Append to Python list all possible transformations for each list item

Question

I have a list of possible passwords, and I need to append simple transformations of each password in this list. Say my list is

['sauce', 'banana']

and I have a series of transformations shown here.

'a'-->'@'

's'-->'$'

I then want to add to the list every possible transformation. So now the list should look something like

['$auce', 's@uce', '$@uce', 'b@nana', 'ban@na',
 'banan@', 'b@n@na', 'b@nan@,' 'ban@n@', 'b@n@n@']

How would I do that in Python?

I tried first creating a function that made all transformations. Then I took that transformed string and essentially did a cross product with the original string.
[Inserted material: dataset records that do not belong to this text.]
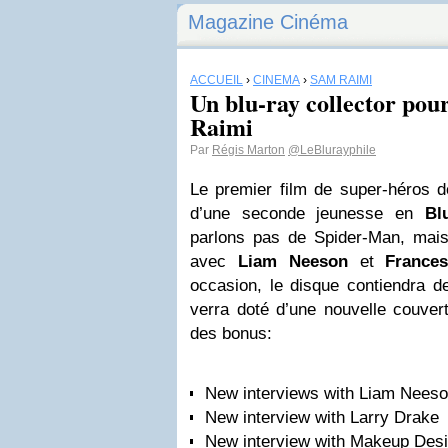
Magazine Cinéma
ACCUEIL
›
CINÉMA
›
SAM RAIMI
Un blu-ray collector po
Raimi
Par
Régis Marton
@LeBlurayphile
Le premier film de super-héros 
d’une seconde jeunesse en
Bl
parlons pas de Spider-Man, mai
avec
Liam Neeson
et
France
occasion, le disque contiendra d
verra doté d’une nouvelle couvertu
des bonus:
New interviews with Liam Nee
New interview with Larry Drake
New interview with Makeup Des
However, this causes a lot of repeats, and it seems a bit hacky.

The function:

def symbolize(s):
    options = {
        'a': '@',
        'S': '$'
    }
    copy = ''
    for i in range(len(s)):
        if s[i] in options:
            copy += options[s[i]]
        else:
            copy += s[i]
    return copy

And then the cross product:

for x in range(len(candidates)):
    candidates += list(''.join(t) for t in itertools.product(
        *zip(candidates[x], symbolize(candidates[x]))))

Answer 1

from itertools import product

def all_versions_of_word(word, alt_chars, skip_orig=True):
    chars = [ch + alt_chars.get(ch, "") for ch in word]
    combos = product(*chars)
    if skip_orig and word: next(combos)  # drop the first item
    return ("".join(c) for c in combos)

def transform_passwords(passwords, alt_chars={"a":"@", "s":"$"}):
    for word in passwords:
        yield from all_versions_of_word(word, alt_chars)

which runs like

>>> list(transform_passwords(['sauce', 'banana']))
['s@uce',
 '$auce',
 '$@uce',
 'banan@',
 'ban@na',
 'ban@n@',
 'b@nana',
 'b@nan@',
 'b@n@na',
 'b@n@n@']

Answer 2

If you want you can use recursion, although pytohn limits it to a depth of 2000:

Create a mapping and the list:

lst = ['sauce', 'banana']
mapping = {'a':'@', 's':'$'}

Now recursively generate all possibilities (including no replacement at all):

def opts(_mapping, _str):
    if not _str:
       yield ""
    else:
        for opt in opts(_mapping, _str[1:]):
            if _str[0] in _mapping:
                yield _mapping[_str[0]] + opt
            yield _str[0] + opt

Output:

[list(opts(mapping, st)) for st in lst]

=> [['$@uce', 's@uce', '$auce', 'sauce'], ['b@n@n@', 'ban@n@', 'b@nan@', 'banan@', 'b@n@na', 'ban@na', 'b@nana', 'banana']]

Answer 3

I really had fun digging into this answer! There's a lot of iterating over the string here, but I like my answer!

import functools

def transform(pwd, subs):
    result = {pwd}
    stack = [pwd]
    # contains all resolved strings left to permute on
    while True:
        pwd = stack.pop()
        # grab a password

        if not stack and not any(i in subs for i in pwd):
            return result
            # if the stack is empty and is no way to permute further,
            #  then return our result.

        for idx,ch in enumerate(pwd):
            if ch in subs:
                repl = subs[ch]
                transformation = pwd[:idx]+repl+pwd[idx+1:]
                # transformation is our transformed word
                result.add(transformation)
                # add our transformation to our result set
                stack.append(transformation)
                # and toss it on our stack to transform further

def transform_multiple(pwds, subs):
    return functools.reduce(set.union,
                            (transform(pwd, subs) for pwd in pwds))

DEMO:

In [55]: transform_multiple(['banana', 'sauce','ananas'], {'a':'@', 's':'$'})
Out[55]:
{'$@uce',
 '$auce',
 '@n@n@$',
 '@n@n@s',
 '@n@na$',
 '@n@nas',
 '@nan@$',
 '@nan@s',
 '@nana$',
 '@nanas',
 'an@n@$',
 'an@n@s',
 'an@na$',
 'an@nas',
 'anan@$',
 'anan@s',
 'anana$',
 'ananas',
 'b@n@n@',
 'b@n@na',
 'b@nan@',
 'b@nana',
 'ban@n@',
 'ban@na',
 'banan@',
 'banana',
 's@uce',
 'sauce'}

If I were to spend a little more time on this, I'd probably remove the if not stack and not any(...) call and put a flag inside the for idx,ch in enumerate loop that flags if there's a change made to that string, then test if not flag and not stack: return result after the loop ends. This would save us a whole iteration on pwd and len(pwd) membership tests every time through the loop.